Krzysztof był przekonany, że nie ma na świecie rzeczy, której nie dałoby się załatwić kulturalnie, spokojnie, że z drugim człowiekiem zawsze idzie się dogadać. Mylił się: – Życie wplątuje człowieka w sytuacje, które wcześniej widział tylko w filmach albo czytał o nich w gazetach. Nigdy się nie zastanawiasz, jakbyś się zachowywał, bo nie wierzysz, że to się może tobie zdarzyć. Nie wierzysz, że można siedzieć na posterunku policji i opowiadać o kłopotach rodziny, o żonie, o dzieciach. To upokarzające przecież. Szukać zrozumienia u faceta w mundurze, szukać jego wzroku, kiedy on skrzętnie notuje, uściśla: a więc kopnął go pan, zanim on próbował uderzyć pana parasolką, czy później? Jak to, nie kopnął pan? To syf, myślisz, zastanawiać się, czy on cię rozumie, czy współczuje? I nagle to ty siedzisz na posterunku, opowiadasz i szukasz jego wzroku.
Od trzech lat Krzysztof żyje w układzie: on, żona, dwoje dzieci żony z pierwszego małżeństwa, były mąż żony; od jedenastu miesięcy mają z żoną małego synka. Stosunki nowej rodziny z byłym mężem Ewy od początku zgrzytały, a nadzieje na to, że się dotrą, spełzły na niczym – przeciwnie, zamieniły się w koszmar. A przecież układ Krzysztofa to coś najzupełniej normalnego, codziennego, coraz powszechniejszego. Coś, na co nie mamy jeszcze nazwy, a co w zachodnim obszarze kulturowym zajmuje coraz więcej przestrzeni obok tradycyjnej rodziny.
Na drugim brzegu
Prof. Mirosława Marody, socjolog z Uniwersytetu Warszawskiego, określa ten nowy twór mianem rodziny wielorodzinnej.

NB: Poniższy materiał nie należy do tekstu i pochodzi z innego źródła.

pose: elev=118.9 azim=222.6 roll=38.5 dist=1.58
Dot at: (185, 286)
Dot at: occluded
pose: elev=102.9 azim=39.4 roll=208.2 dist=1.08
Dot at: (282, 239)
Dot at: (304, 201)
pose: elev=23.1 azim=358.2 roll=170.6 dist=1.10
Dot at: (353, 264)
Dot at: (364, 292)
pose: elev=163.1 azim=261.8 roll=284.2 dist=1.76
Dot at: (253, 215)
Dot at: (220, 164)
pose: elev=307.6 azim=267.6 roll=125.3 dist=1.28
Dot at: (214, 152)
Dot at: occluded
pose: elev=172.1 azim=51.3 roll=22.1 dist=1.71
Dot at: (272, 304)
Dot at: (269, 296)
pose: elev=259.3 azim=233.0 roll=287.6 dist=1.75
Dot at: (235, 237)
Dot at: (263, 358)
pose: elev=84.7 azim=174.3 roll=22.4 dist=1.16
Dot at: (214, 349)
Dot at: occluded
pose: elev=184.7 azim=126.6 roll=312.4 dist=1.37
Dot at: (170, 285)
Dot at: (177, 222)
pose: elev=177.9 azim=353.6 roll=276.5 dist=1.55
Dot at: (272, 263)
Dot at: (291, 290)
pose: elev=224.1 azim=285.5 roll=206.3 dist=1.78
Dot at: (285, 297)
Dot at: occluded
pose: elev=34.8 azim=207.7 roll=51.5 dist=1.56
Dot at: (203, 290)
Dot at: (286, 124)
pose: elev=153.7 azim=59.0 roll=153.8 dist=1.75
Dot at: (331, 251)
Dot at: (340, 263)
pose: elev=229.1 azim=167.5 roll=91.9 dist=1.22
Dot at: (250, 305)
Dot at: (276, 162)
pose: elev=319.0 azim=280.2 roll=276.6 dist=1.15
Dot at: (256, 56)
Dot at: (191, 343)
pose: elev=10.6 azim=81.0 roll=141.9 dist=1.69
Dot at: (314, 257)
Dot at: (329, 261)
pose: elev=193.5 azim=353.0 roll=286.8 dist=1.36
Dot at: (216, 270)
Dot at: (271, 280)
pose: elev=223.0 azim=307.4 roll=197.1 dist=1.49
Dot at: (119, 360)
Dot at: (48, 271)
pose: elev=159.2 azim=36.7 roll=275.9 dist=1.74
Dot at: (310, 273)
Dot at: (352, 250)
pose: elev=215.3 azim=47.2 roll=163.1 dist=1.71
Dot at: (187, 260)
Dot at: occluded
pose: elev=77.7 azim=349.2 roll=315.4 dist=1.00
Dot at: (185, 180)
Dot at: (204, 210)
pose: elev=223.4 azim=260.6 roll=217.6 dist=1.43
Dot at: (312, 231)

Jej ekspansja jest konsekwencją faktu, że do swych biografii ludzie wpisali rozwody, często nawet kilkakrotne. W skład takiej wielorodzinnej rodziny wchodzą więc nie tylko rodzice i dzieci, lecz również była żona i były mąż oraz ich dzieci z następnych małżeństw, a także dziadkowie ze strony byłej żony i byłego męża.